Stocktwits — “Mr. Pewterschimdt (@CarterPewterschmidt)” page - https://www.stocktwits.com/CarterPewterschmidt
Family Guy Wiki identifies Carter Pewterschmidt as Lois Griffin’s wealthy father and indicates the character is associated with the (fictional) company/empire “Pewterschmidt Industries,” supporting role/ownership framing as part of the character’s identity (not a real person’s corporate record).
Family Guy Wiki (Fandom) — “Carter Pewterschmidt” - https://www.familyguy.fandom.com/wiki/Carter_Pewterschmidt
A Wikipedia episode description (“Business Guy”) states that a video will gives Lois control of Carter’s billion-dollar manufacturing company, “Pewterschmidt Industries,” describing the company as a billion-dollar manufacturing business in the episode’s plot.
Wikipedia — “Business Guy” (Family Guy episode page) - https://en.wikipedia.org/wiki/Business_Guy
Supercheats’ character bios describe Carter as a “trillionaire industrialist” and “owner of major companies,” and characterize Pewterschmidt Industries as a holding company that owns and acquires other businesses—evidence of “ownership/leadership” framing in popular writeups.

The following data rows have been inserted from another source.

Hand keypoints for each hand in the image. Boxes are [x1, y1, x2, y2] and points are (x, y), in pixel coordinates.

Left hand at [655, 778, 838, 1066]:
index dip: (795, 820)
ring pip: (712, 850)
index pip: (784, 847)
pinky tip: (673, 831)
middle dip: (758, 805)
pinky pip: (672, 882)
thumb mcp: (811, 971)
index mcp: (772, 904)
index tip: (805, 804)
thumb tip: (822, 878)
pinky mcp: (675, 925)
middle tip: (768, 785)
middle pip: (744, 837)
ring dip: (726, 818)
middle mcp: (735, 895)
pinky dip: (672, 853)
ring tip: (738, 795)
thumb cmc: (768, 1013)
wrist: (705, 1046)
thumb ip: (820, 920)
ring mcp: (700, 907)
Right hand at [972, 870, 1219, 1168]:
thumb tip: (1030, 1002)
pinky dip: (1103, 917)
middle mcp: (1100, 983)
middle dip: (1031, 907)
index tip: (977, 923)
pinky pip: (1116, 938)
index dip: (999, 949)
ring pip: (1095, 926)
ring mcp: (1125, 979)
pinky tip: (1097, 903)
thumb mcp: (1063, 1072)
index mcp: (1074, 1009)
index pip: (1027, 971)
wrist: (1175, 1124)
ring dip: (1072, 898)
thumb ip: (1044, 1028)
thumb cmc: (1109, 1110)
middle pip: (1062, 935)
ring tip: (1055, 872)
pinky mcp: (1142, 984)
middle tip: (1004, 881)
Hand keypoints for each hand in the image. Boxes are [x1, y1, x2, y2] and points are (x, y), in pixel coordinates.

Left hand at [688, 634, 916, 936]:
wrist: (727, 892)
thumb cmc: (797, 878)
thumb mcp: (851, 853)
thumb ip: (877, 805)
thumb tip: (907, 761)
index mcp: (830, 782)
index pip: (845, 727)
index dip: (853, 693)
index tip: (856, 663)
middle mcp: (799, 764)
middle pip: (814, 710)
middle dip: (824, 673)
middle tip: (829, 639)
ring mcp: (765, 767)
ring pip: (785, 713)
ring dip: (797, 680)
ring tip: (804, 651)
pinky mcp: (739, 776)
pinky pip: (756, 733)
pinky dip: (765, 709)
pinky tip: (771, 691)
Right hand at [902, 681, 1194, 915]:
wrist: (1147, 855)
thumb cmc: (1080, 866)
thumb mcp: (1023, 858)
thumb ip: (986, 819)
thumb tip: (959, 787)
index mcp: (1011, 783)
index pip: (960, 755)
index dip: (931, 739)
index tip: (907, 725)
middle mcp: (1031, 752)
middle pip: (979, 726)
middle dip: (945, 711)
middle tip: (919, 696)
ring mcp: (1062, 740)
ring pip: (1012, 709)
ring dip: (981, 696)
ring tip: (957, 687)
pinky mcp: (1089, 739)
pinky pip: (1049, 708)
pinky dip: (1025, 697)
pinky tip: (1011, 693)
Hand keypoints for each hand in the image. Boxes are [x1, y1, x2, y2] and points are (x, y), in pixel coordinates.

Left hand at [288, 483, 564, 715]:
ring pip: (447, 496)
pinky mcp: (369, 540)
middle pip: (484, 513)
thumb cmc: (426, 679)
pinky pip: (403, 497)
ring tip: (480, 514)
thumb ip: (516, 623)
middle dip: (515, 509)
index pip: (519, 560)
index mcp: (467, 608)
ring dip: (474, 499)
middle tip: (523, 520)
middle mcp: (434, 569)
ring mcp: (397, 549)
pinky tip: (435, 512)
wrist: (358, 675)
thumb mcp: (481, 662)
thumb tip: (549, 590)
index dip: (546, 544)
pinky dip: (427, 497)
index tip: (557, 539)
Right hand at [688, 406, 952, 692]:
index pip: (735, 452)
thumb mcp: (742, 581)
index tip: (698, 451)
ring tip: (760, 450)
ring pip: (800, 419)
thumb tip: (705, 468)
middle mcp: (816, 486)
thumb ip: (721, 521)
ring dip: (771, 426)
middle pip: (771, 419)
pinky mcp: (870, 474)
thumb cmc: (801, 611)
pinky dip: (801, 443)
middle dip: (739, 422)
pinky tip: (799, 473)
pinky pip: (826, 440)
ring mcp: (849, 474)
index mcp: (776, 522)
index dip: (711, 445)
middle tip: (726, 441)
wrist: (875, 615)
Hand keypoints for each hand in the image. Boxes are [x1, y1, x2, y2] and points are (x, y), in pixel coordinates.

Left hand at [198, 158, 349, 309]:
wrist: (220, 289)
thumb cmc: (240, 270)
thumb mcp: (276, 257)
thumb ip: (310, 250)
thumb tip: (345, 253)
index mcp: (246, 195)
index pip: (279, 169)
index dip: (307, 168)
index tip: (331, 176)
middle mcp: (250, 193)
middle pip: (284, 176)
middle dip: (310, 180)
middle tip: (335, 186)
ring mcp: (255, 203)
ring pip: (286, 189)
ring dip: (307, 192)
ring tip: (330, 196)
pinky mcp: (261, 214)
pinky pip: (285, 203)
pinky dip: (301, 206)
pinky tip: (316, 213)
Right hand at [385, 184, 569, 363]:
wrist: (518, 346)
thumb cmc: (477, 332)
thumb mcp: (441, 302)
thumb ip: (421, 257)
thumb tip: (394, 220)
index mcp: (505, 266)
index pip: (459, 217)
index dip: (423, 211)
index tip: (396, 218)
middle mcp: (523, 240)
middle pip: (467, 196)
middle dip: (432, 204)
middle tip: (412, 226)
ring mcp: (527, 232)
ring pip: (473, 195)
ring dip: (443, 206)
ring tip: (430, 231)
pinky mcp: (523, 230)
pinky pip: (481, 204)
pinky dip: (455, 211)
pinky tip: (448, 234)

Supercheats — Character bios for “Family Guy: The Quest for Stuff” - https://www.supercheats.com/family-guy-the-quest-for-stuff/walkthrough/character-bios
NetWorths.io publishes a Carter Pewterschmidt net-worth page that discusses (in its own narrative) ownership/investments/other ventures as drivers—an example of how net worth sites infer wealth from storyline context rather than audited financials.
NetWorths.io — “Carter Pewterschmidt Net Worth” - https://www.networths.io/carter-pewterschmidt-net-worth/
Cine Net Worth includes a tabulated/sectioned structure for “Assets” and “Annual Income” (within its article layout), suggesting the site uses a component breakdown approach even though it is not based on real-world filings (for a fictional character).
Cine Net Worth — “Carter Pewterschmidt Net Worth (Updated 2026)” - https://www.cinenetworth.com/carter-pewterschmidt-net-worth/
Forbes’ profile explicitly labels the net worth number ($7.2B) without indicating it as a range, and associates it with age/residence and source categories (Inheritance/Media/Steel), providing a concrete “confirmed claim” anchor for the amount as-of that Forbes publication date.
Forbes — “#7 Pewterschmidt, Carter” (Dec 11, 2007) - https://www.forbes.com/2007/12/11/carter-pewterschmidt-money-oped-books-cx_mn_fict1507_1211carter.html
Cine Net Worth gives a different magnitude ($1.2B “As of 2025”) than Forbes’ $7.2B, illustrating a discrepancy pattern likely driven by the site’s own assumptions/valuation framework and recency/updating rather than primary documentation.
Cine Net Worth — “Carter Pewterschmidt Net Worth (Updated 2026)” - https://www.cinenetworth.com/carter-pewterschmidt-net-worth/
Forbes’ Fictional 15 entry dates the net worth context to Dec 11, 2007 publication timing (with an associated update crawl timestamp shown on the page), which is important for discrepancy diagnosis versus “updated 2025/2026” blog-style estimates.
Forbes — “#7 Pewterschmidt, Carter” (Dec 11, 2007) - https://www.forbes.com/2007/12/11/carter-pewterschmidt-money-oped-books-cx_mn_fict1507_1211carter.html
Community discussion sometimes treats net worth as synonymous with asset holdings and highlights general limitations/assumptions in net-worth reporting; while not authoritative for Carter’s numbers, it reflects a common cause of discrepancies (confusion between income and net worth) that can appear in commentary around these figures.